Mais cette nomination s’inscrit également, selon plusieurs sources, dans la volonté du chef de l’Etat de poursuivre la promotion des femmes à des postes de responsabilité. Rose Christiane Ossouka Raponda est en effet nommée ministre d’Etat avec un portefeuille régalien. Elle est 7ème dans l’ordre protocolaire. « Jamais le gouvernement au Gabon n’aura compté autant de femmes ministres. Elles sont 11 au total, dont deux sont ministres d’Etat, 6 ministres de plein exercice et 3 ministres déléguées », fait observer un membre du gouvernement.

Ce gouvernement, qui compte 36 ministres au total au lieu de 38 auparavant, est également marqué par un rééquilibrage ethnico-régional. Deux ministres originaires du Haut-Ogooué quittent en effet le gouvernement (Etienne Massard et Christian Magnagna). On peut y voir là un effet de rattrapage par rapport à la nomination, le 11 janvier dernier, du bureau de l’Assemblée nationale où 5 des 9 principaux postes sont revenus à des Altogovéens.

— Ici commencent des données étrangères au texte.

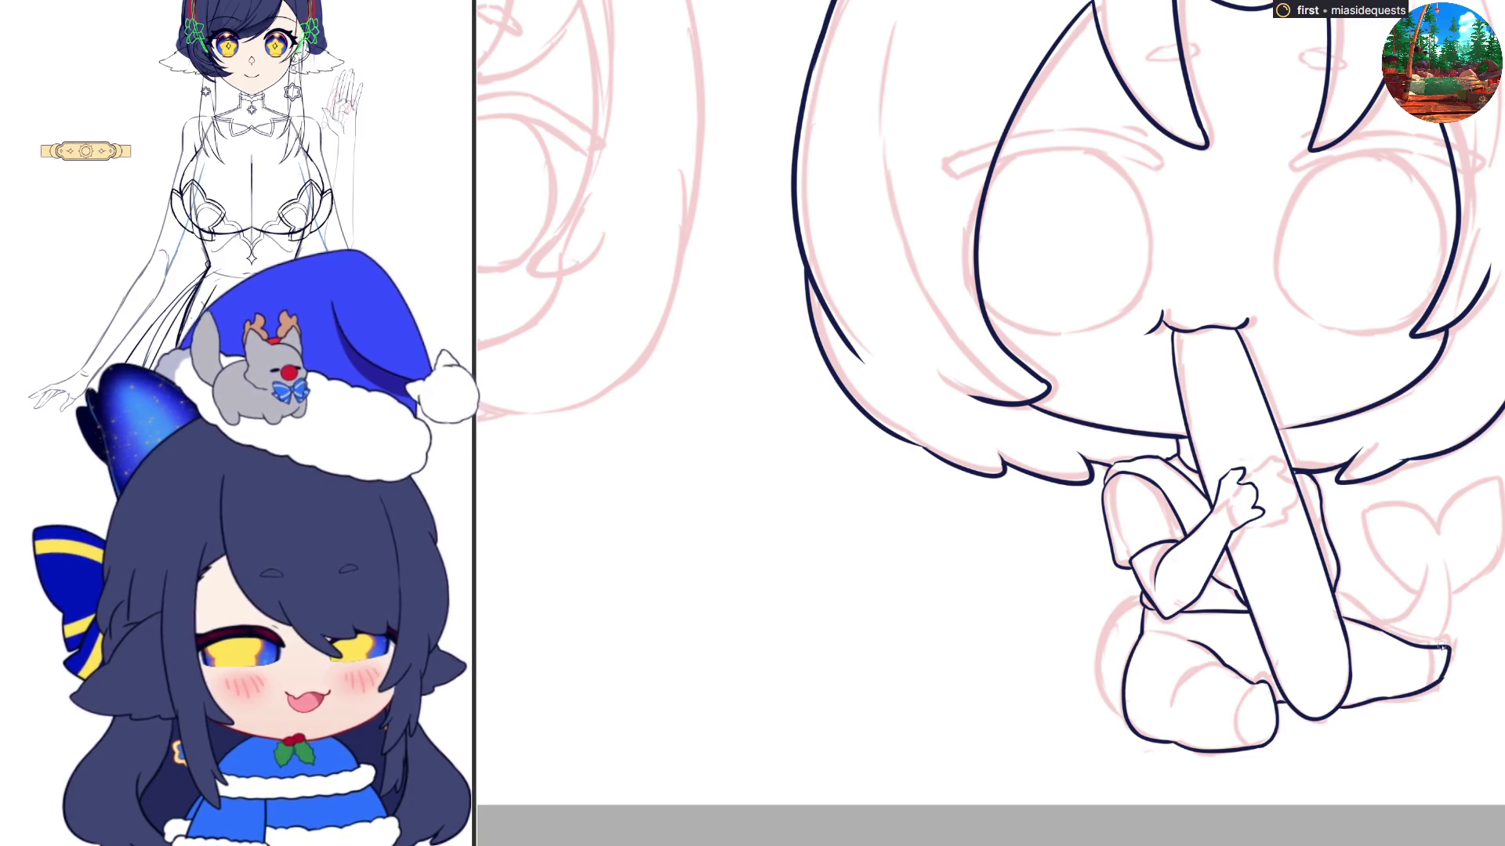
{"action": "mouse_move", "coordinate": [1336, 588]}
{"action": "left_mouse_down"}
{"action": "mouse_move", "coordinate": [1374, 616]}
{"action": "mouse_move", "coordinate": [1407, 615]}
{"action": "mouse_move", "coordinate": [1440, 565]}
{"action": "mouse_move", "coordinate": [1441, 639]}
{"action": "mouse_move", "coordinate": [1420, 646]}
{"action": "left_mouse_up"}
{"action": "key", "text": "ctrl+z"}
{"action": "key", "text": "ctrl+z"}
{"action": "key", "text": "ctrl+z"}
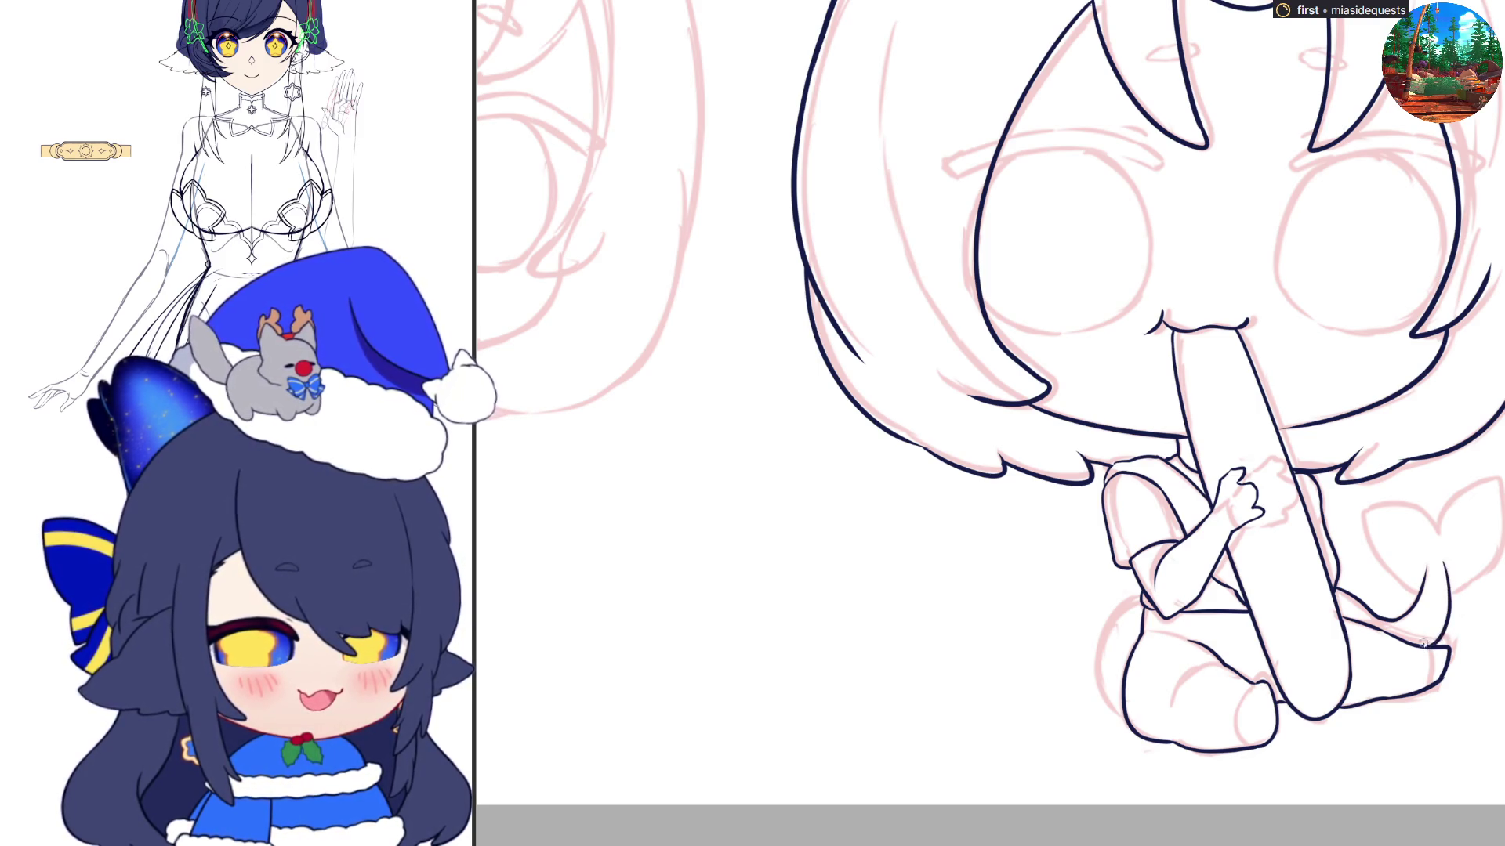
{"action": "mouse_move", "coordinate": [1439, 535]}
{"action": "left_mouse_down"}
{"action": "mouse_move", "coordinate": [1493, 480]}
{"action": "mouse_move", "coordinate": [1479, 583]}
{"action": "mouse_move", "coordinate": [1443, 600]}
{"action": "left_mouse_up"}
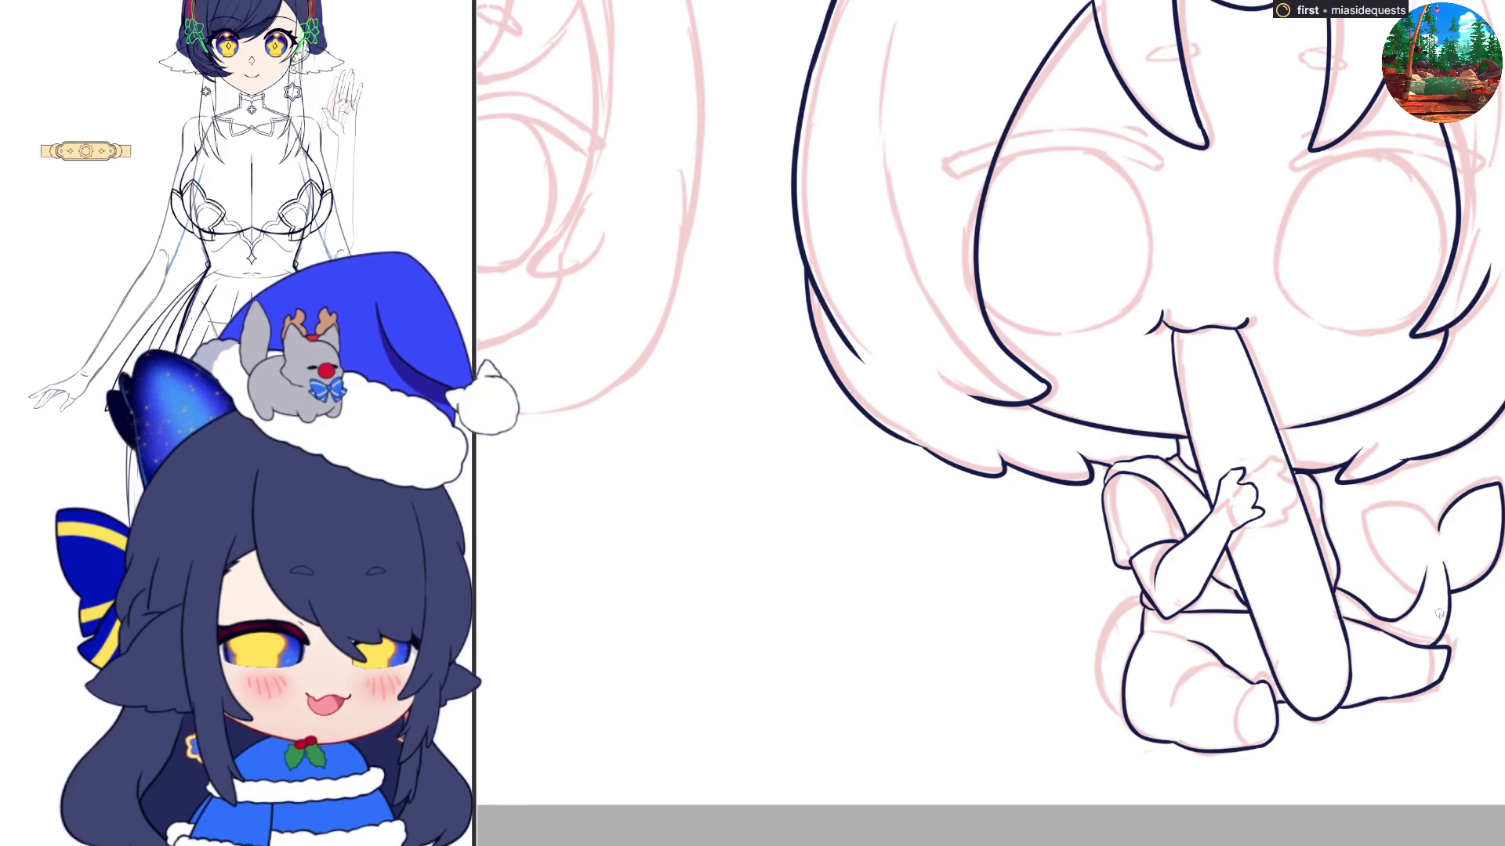
{"action": "mouse_move", "coordinate": [1437, 526]}
{"action": "left_mouse_down"}
{"action": "mouse_move", "coordinate": [1367, 519]}
{"action": "mouse_move", "coordinate": [1389, 577]}
{"action": "mouse_move", "coordinate": [1433, 605]}
{"action": "mouse_move", "coordinate": [1431, 621]}
{"action": "left_mouse_up"}
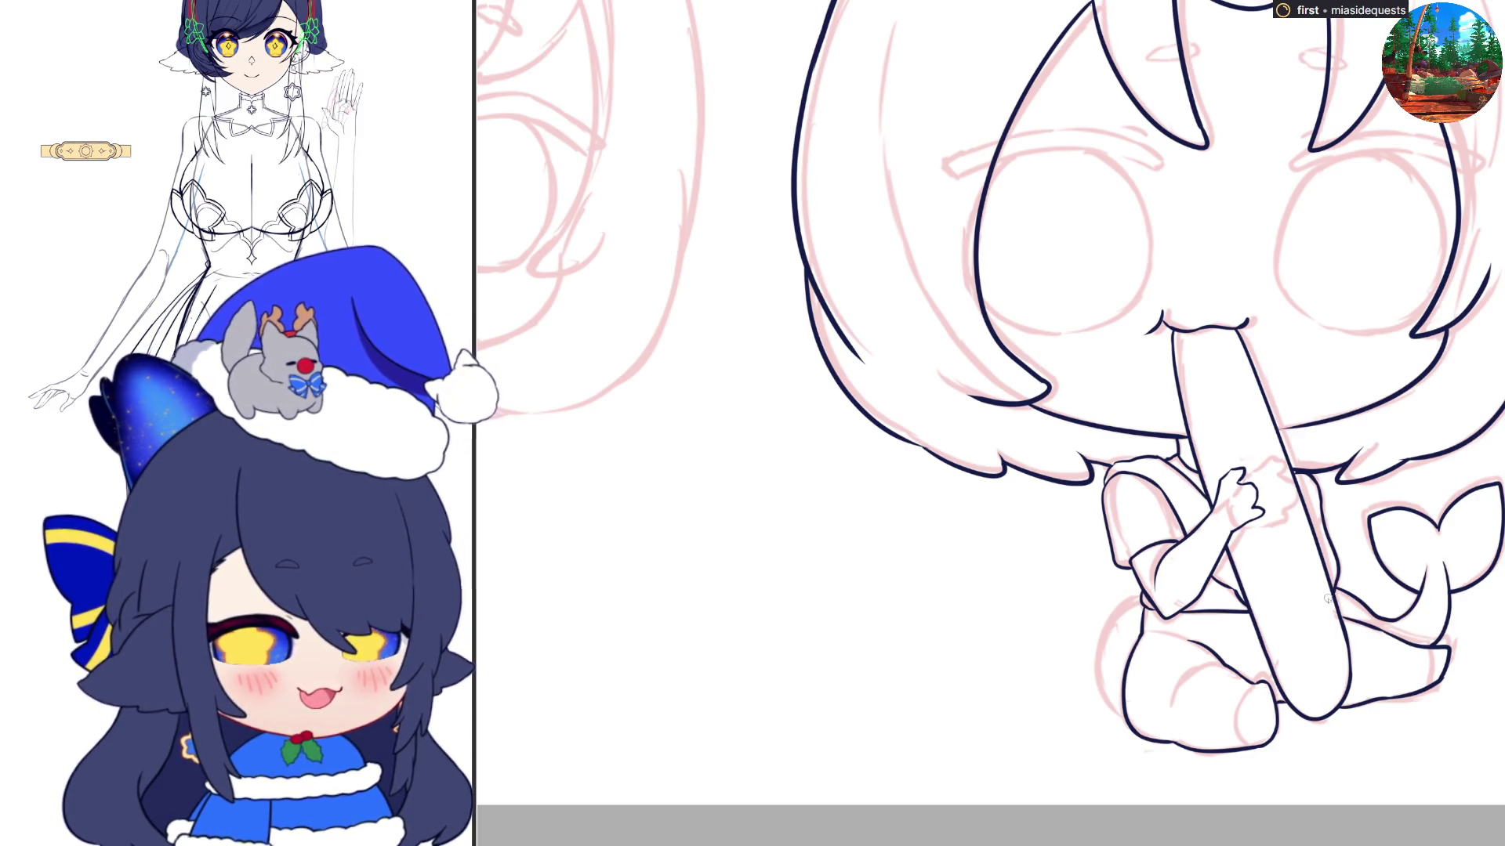
{"action": "mouse_move", "coordinate": [1138, 596]}
{"action": "left_mouse_down"}
{"action": "mouse_move", "coordinate": [1097, 631]}
{"action": "mouse_move", "coordinate": [1094, 682]}
{"action": "mouse_move", "coordinate": [1151, 743]}
{"action": "left_mouse_up"}
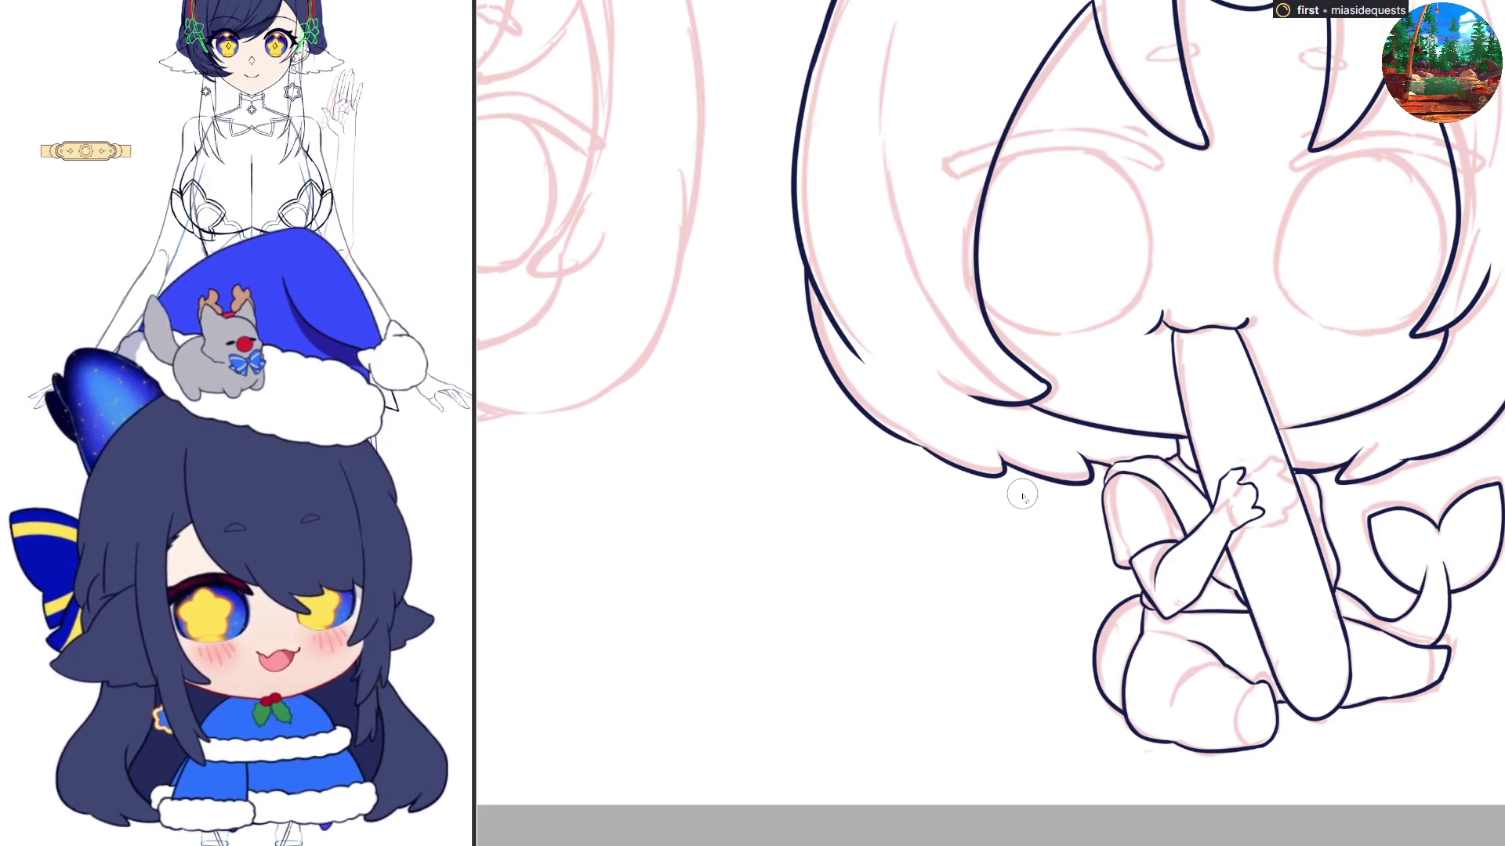
{"action": "scroll", "coordinate": [1022, 495], "scroll_direction": "up", "scroll_amount": 3}
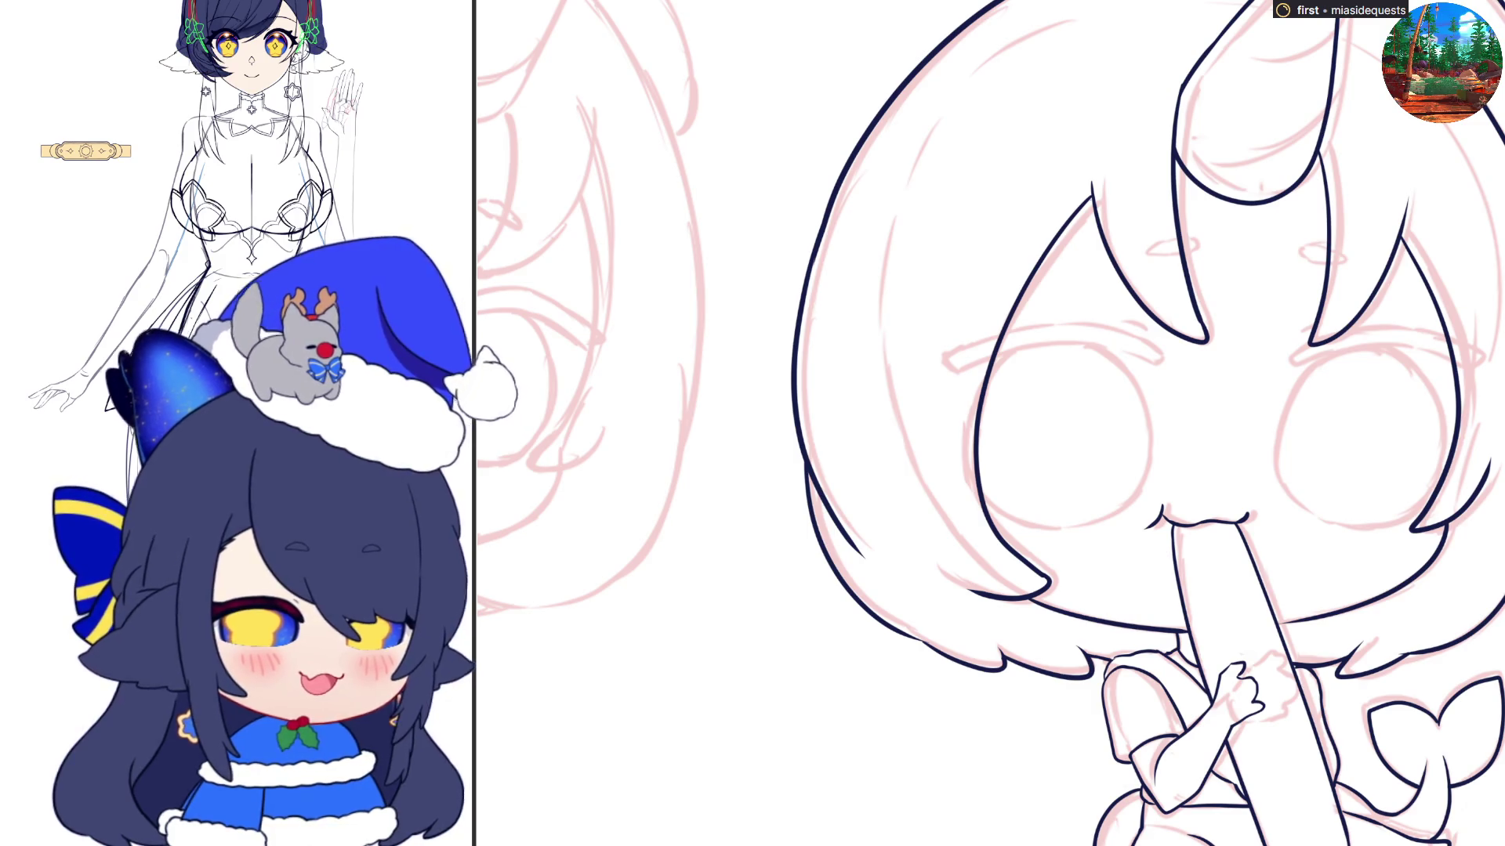
Redraw the curved line over the right eye until it spans the whole eye
{"action": "mouse_move", "coordinate": [1292, 360]}
{"action": "left_mouse_down"}
{"action": "mouse_move", "coordinate": [1336, 330]}
{"action": "mouse_move", "coordinate": [1310, 345]}
{"action": "mouse_move", "coordinate": [1387, 323]}
{"action": "left_mouse_up"}
{"action": "key", "text": "ctrl+z"}
{"action": "key", "text": "ctrl+z"}
{"action": "key", "text": "ctrl+z"}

Enfin, dernier point et non des moindres, « il n’y a aucun ministre protégé », fait-on savoir dans l’entourage du président. « Le chef de l’Etat exige des résultats, et, prévient-il, « si ceux-ci ne sont pas au rendez-vous, il en tirera les conséquences ». Les 36 membres du nouveau gouvernement sont prévenus.